The format makes errors visible, but creates a second problem: the designer must judge whether the AI’s evaluation is correct. If they trust it uncritically, flawed feedback can shape their practice. If they remain skeptical, they must second-guess the coaching while trying to learn from it. The format creates accountability, but assumes the designer is already skilled enough to recognize when the AI is wrong.

Two-skill architecture with explicit dependencies

Why

A check-context-validation skill runs the verification check; a design-stakeholder-coach skill runs the simulation and cannot run until validation completes. That dependency is written into the file, not assumed. Two files means two responsibilities; the check can’t be skipped or overridden by coaching logic.

Tradeoff

Two files mean more to maintain and more places for inconsistency. An index file exists to manage that as a reference catalog of what exists and where.

Tension

The guardrails are written in at three levels: the system-prompt.md, the design-stakeholder-coach.md, and the check-context-validation.md, so skipping validation requires overriding all of them. The redundancy is the protection. But that also means the architecture is more robust to the AI than to the human: a designer who's impatient can simply say "the context is fine, let's go" without actually reading the summary, and the system accepts it. The hard stop is real. What it can't enforce is whether the confirmation is genuine.
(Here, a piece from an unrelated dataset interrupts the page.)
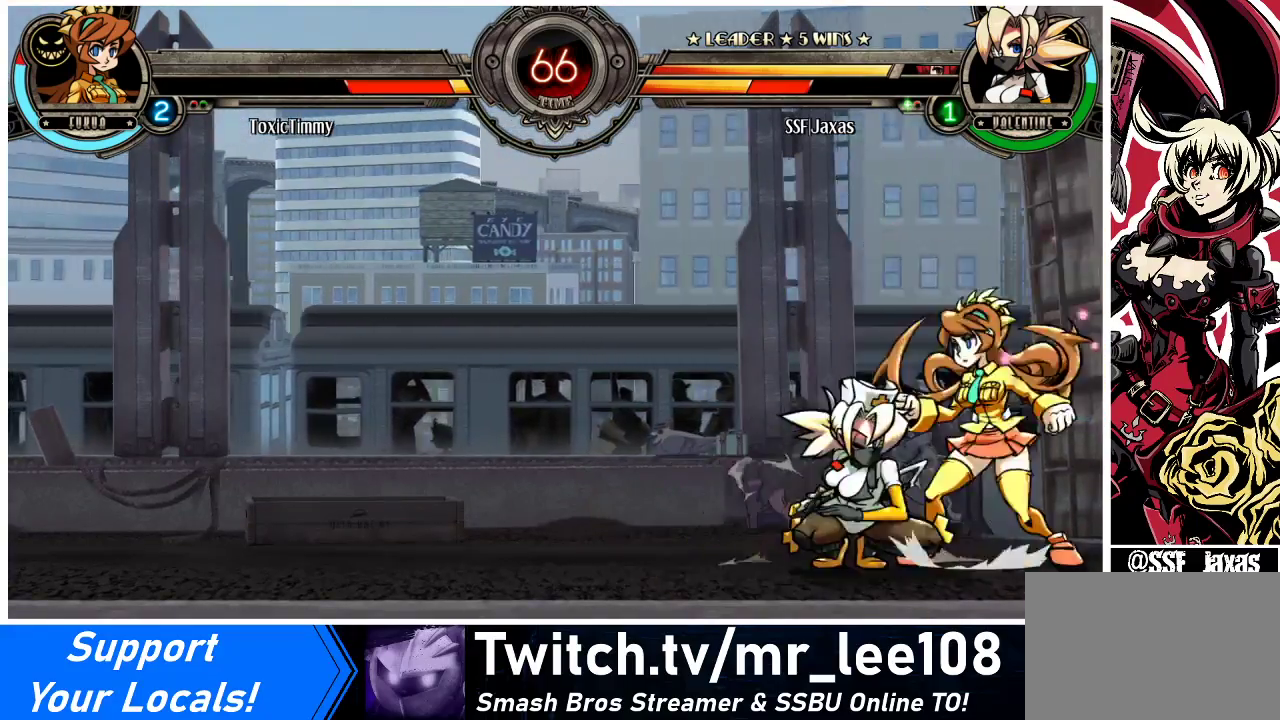
{"buttons": ["CROSS", "SQUARE", "DPAD_LEFT"], "events": [[33, "CIRCLE", "up"], [200, "DPAD_LEFT", "down"], [400, "DPAD_DOWN", "up"], [500, "CROSS", "down"], [500, "SQUARE", "down"]]}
05 — THE HUMAN OWNERSHIP MODEL

Design what the human never gives up.

When I mapped the workflow using top-down decomposition, for AI to do something well, it needs two things: something concrete to work with, and a way to check if it did the job. With analyzing your context document, you give it the file, it reads it, and you can tell whether it understood correctly. Input is the file. Output is the summary. You can evaluate it. In contrast, AI struggles with tasks like understanding your context, knowing your relationships, and reading the room, because they require being embedded within the situation.

Own The Room is built on that distinction. The human owns everything that requires situational knowledge, not as a safety guardrail added later, but because those tasks are structurally unfit for AI delegation. AI cannot know what the designer left out of the document, the history between them and their CTO, or when they have practiced enough to present for real.

So the tool doesn't try to own those things. The designer decides what context to share. The designer names who the stakeholders are — the AI researches what each role actually cares about, drawn from the company's publicly available information and trusted industry sources, not forums or social media. The designer approves the AI's context summary before coaching begins. The designer decides which feedback to act on. The designer decides when they're done.

The human owns everything that requires being inside the situation: judgment, insider knowledge, and accountability. This is not a guardrail bolted on afterward, but a recognition that these tasks are structurally unfit for AI. That is not a compromise. That is the design.

06 — THE MOMENT BEFORE THE BUILD

I handed my own skill files to a fresh AI and asked where they fail.

The most important skill wasn't knowing how to write a skill file. It was knowing how to review one.

The Self-Imposed Critique That Caught Three Failures

1 — The memory promise. The skill claimed to "maintain continuous memory" across sessions; each session actually starts fresh. The critic was right about the problem but misunderstood my intent. The designer should never have to prompt, “refer to last time”—that would defeat the purpose. The tool should automatically learn from past sessions, including how the designer communicates, recurring patterns, and areas of difficulty, so each rehearsal builds on the last instead of starting from zero. How that history is stored and retrieved is still open, but the required behavior is clear: the system should already know.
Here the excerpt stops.